The way we actually work an ID: in the field we run it through Seek, the free plant and fungus identification app, to get a starting point. For anything we're not certain of, we take a spore print at home — set the cap on paper overnight and check the color the print leaves behind, which is often what separates a good mushroom from its look-alike. If we still don't know, or we're not 100% sure, we don't eat it. And everything we do keep, we cook fully and well done — no raw, no lightly sautéed — which is the last line of defense against getting sick.

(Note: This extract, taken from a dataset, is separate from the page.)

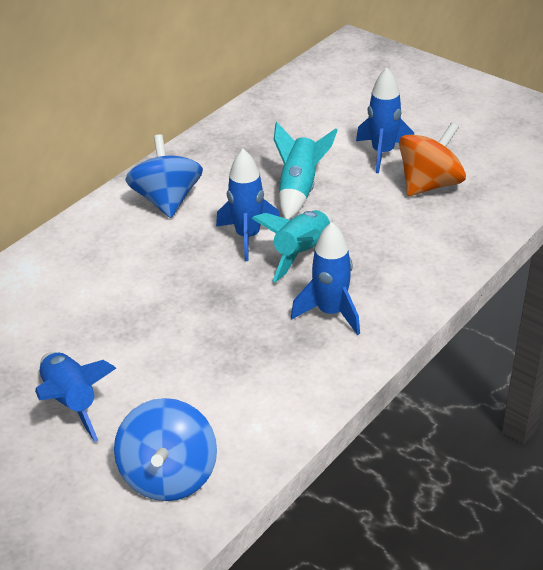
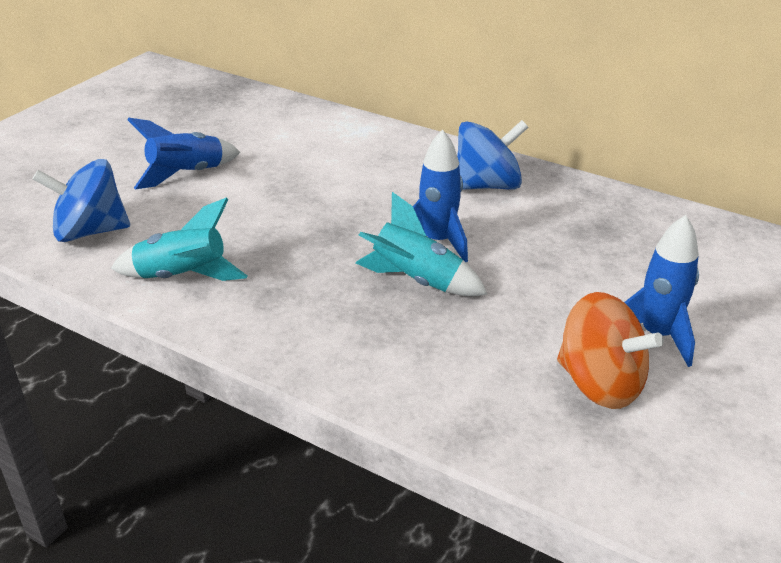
camera: 80 degrees right, 5 degrees down
turquoise rocket [274,122,338,219] -> turquoise rocket moved to [111,197,248,281]
blue rocket [291,222,360,335] -> none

I pick in two places mostly: up around my camp near Crivitz, and in the wooded parks around Milwaukee. There's more coming up in a city park than you'd expect once you start looking down.
Oyster
Oysters are the one I'd point a beginner at. They grow in shelves off dead and dying hardwood, they're tough to confuse with anything that'll hurt you, and they keep fruiting into cold weather after everything else has quit.
Aspen Bolete (Leccinum insigne)
Orange cap, dark flecks down the stem, growing under aspens like the name tells you. Once you've seen a few they're easy to spot from a distance — that orange pops against the leaf litter. Cook them all the way through.
Honey
Honey mushrooms come up in big clusters around stumps and roots in the fall, so when you find them you usually find a lot. Good eating. But this is the one on this list where the spore print isn't optional: deadly galerina also grows in clusters on wood in the fall, and it's exactly what the name says. Honeys print white; galerina prints rusty brown. Beyond that, honeys upset some people's stomachs even cooked, so cook them hard, and the first time you try them, eat a small amount and see how you do.
Pheasant back
You can smell this one before you're even sure of it — sharp, like a cut watermelon rind. Only worth taking young and tender. Let it get big and it turns to cork you can't chew.
Reishi
Reishi's not an eating mushroom — it's woody, you're not putting it in a pan. I dry it and use it for tea. It's the one on this list I go after for something other than dinner.
What we do with them
A good day ends up looking like this — a couple kinds sorted out on the table.
We cook a big batch the same night we bring them in, because fresh is the whole point and they don't keep long.
The rest go in the dehydrator and get dried all the way down. Those go into soups through the winter, right alongside the dried ramps, kale, and spicy peppers from the garden. Pick mushrooms in October, eat mushroom soup in February.